If the French and Spanish choose the erotic over sex, traditionally the British are known for evading the subject of sex entirely. This nation of over 60 million sex-starved souls cannot muster up one upstanding sex museum, but being very British London’s landmark British Museum houses a secret section devoted to, well, you know what. Items deemed ‘obscene’ are said to have been stored away in the Secretum since the nineteenth century. Some have made their way into the main collections, though others remain locked away, too shocking for the genteel Brits. We’ve not yet managed to squirrel our way in, but if you do we’d love to hear what you unearth...
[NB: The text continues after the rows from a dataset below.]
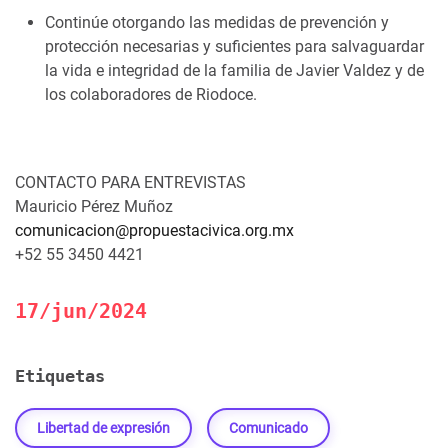
Continúe otorgando las medidas de prevención y
protección necesarias y suficientes para salvaguardar
la vida e integridad de la familia de Javier Valdez y de
los colaboradores de Riodoce.
CONTACTO PARA ENTREVISTAS
Mauricio Pérez Muñoz
comunicacion@propuestacivica.org.mx
+52 55 3450 4421
17/jun/2024
Etiquetas
Libertad de expresión
Comunicado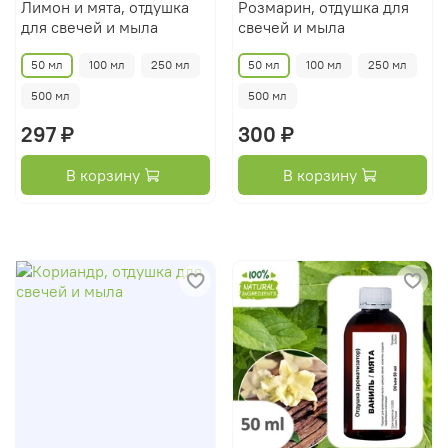
Лимон и мята, отдушка
Розмарин, отдушка для
для свечей и мыла
свечей и мыла
50 мл
100 мл
250 мл
50 мл
100 мл
250 мл
500 мл
500 мл
297 ₽
300 ₽
В корзину
В корзину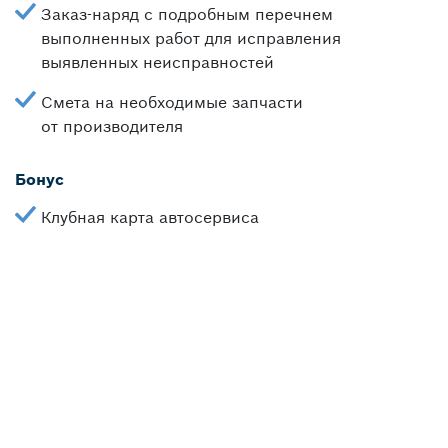
Заказ-наряд с подробным перечнем
выполненных работ для исправления
выявленных неисправностей
Смета на необходимые запчасти
от производителя
Бонус
Клубная карта автосервиса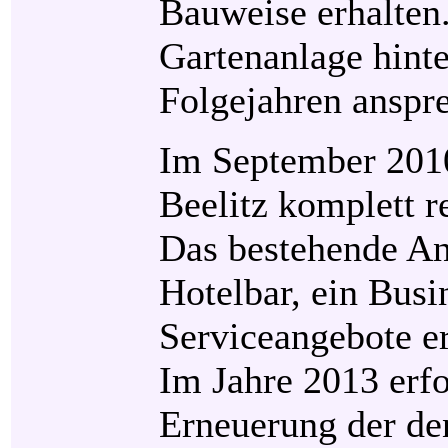
Bauweise erhalten.
Gartenanlage hint
Folgejahren anspre
Im September 2010
Beelitz komplett r
Das bestehende A
Hotelbar, ein Busi
Serviceangebote er
Im Jahre 2013 erf
Erneuerung der de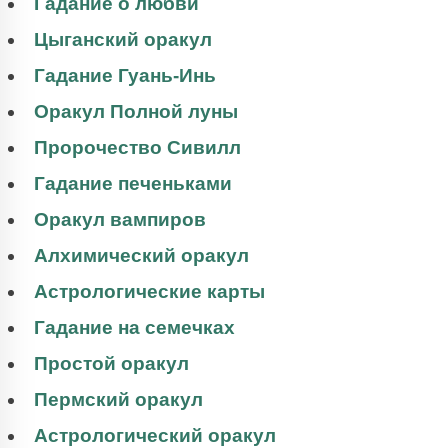
Гадание о любви
Цыганский оракул
Гадание Гуань-Инь
Оракул Полной луны
Пророчество Сивилл
Гадание печеньками
Оракул вампиров
Алхимический оракул
Астрологические карты
Гадание на семечках
Простой оракул
Пермский оракул
Астрологический оракул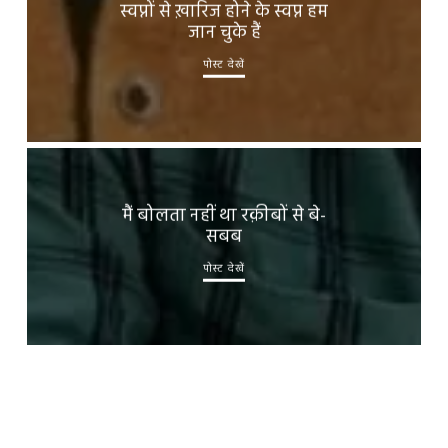
स्वप्नों से ख़ारिज होने के स्वप्न हम
जान चुके हैं
पोस्ट देखें
मैं बोलता नहीं था रक़ीबों से बे-
सबब
पोस्ट देखें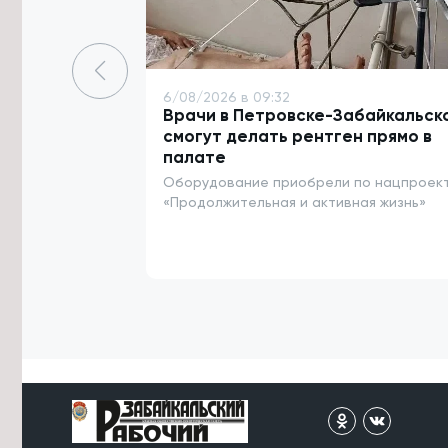
Забайкалье 9 и 10 августа
6/08/2026 в 15:34
Четыре теплотрассы и водовод
починят в Карымском округе к
6/08/2026 в 09:32
началу отопительного сезона
Врачи в Петровске-Забайкальск
смогут делать рентген прямо в
6/08/2026 в 15:21
палате
Паводковая ситуация в Забайкалье
Оборудование приобрели по нацпроек
в этом году оказалась мягче, чем в
2018 — Гидрометцентр
«Продолжительная и активная жизнь»
6/08/2026 в 15:09
Река Борзя поднялась на 130
сантиметров за сутки из-за ливней
6/08/2026 в 14:51
Парк возле Музея декабристов в
Чите облагородили благодаря
гранту
6/08/2026 в 14:25
Школы и колледжи Агинского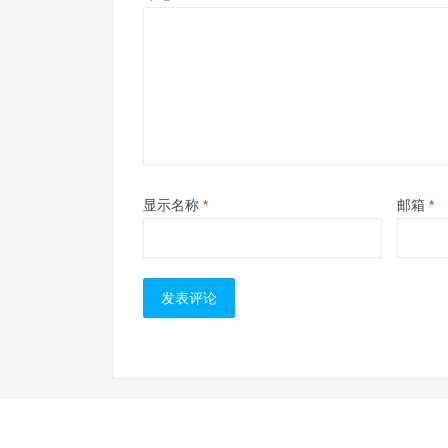
显示名称
*
邮箱
*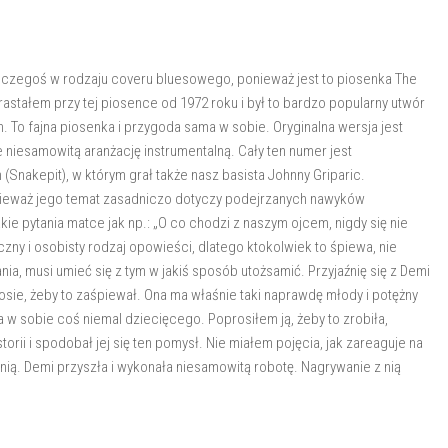
u czegoś w rodzaju coveru bluesowego, ponieważ jest to piosenka The
astałem przy tej piosence od 1972 roku i był to bardzo popularny utwór
m. To fajna piosenka i przygoda sama w sobie. Oryginalna wersja jest
bie niesamowitą aranżację instrumentalną. Cały ten numer jest
Snakepit), w którym grał także nasz basista Johnny Griparic.
nieważ jego temat zasadniczo dotyczy podejrzanych nawyków
kie pytania matce jak np.: „O co chodzi z naszym ojcem, nigdy się nie
oczny i osobisty rodzaj opowieści, dlatego ktokolwiek to śpiewa, nie
, musi umieć się z tym w jakiś sposób utożsamić. Przyjaźnię się z Demi
łosie, żeby to zaśpiewał. Ona ma właśnie taki naprawdę młody i potężny
ma w sobie coś niemal dziecięcego. Poprosiłem ją, żeby to zrobiła,
orii i spodobał jej się ten pomysł. Nie miałem pojęcia, jak zareaguje na
 z nią. Demi przyszła i wykonała niesamowitą robotę. Nagrywanie z nią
The Museum of Sex, or MoSex as it is also affectionately known, opened in 2002 in Manhattan and has expanded to an impressive size since. Its mission statement is to ‘preserve and present the history, evolution and cultural significance of human sexuality’ and it has a scholarly angle to its permanent and ever changing temporary exhibitions. Unlike some sex museums it weaves in lesbian and gay sexual narratives too. Even their café is designed to get you in the mood, and they sell ‘penis pasta’ and the delightfully naughty-sounding ‘dirty fortune cookies’.
The Russians seem to have less qualms about all things carnal with sex museums in both Moscow and St Petersburg. MusEros in St Petersburg opened in 2004 and it’s an impressive member of Europe’s sex museum fraternity with a 3D cinema, multimedia gallery and the largest collection of sex machines in the country. It even claims to have its hands on the preserved penis of legendary man about court Rasputin. It also offers answers to 'anything you ever wanted to know about sex, but were too afraid to ask'.
Many of Europe’s sex museums are actually fairly tame. If you're interested in something a little more hardcore head to Prague. Providing everyone in the group consents, you can visit the Sex Machines Museum. Opened in 2002 it claims to be the only museum in the world dedicated to sex machines – and we are not going to argue with them. Spread across a threesome of floors are a frankly frightening smorgasbord of around 200 gadgets and a store for seriously strange souvenirs. We’ll just mention the more, er, mainstream exhibits like ‘copulation tables’ and the trusty old vibrator. The ‘domination chairs’? Well that is an entirely different feature altogether…
As China has grown to become an economic and political superpower, the country has also emerged as a willing partner on the sex museum circuit. The first sex museum swung open its doors in Shanghai in the late 1990s and has played the field a bit since, shifting between various venues before finally settling down in TongLi. Their eclectic collection is said to number over 3000 exhibits with a particularly impressive orgy of Asian erotic art. The exhibits are laid out in various buildings surrounding a sculpture garden (we reckon you can guess what some of the sculptures look like) along thematic lines such as masturbation, homosexuality, prostitution and threesomes.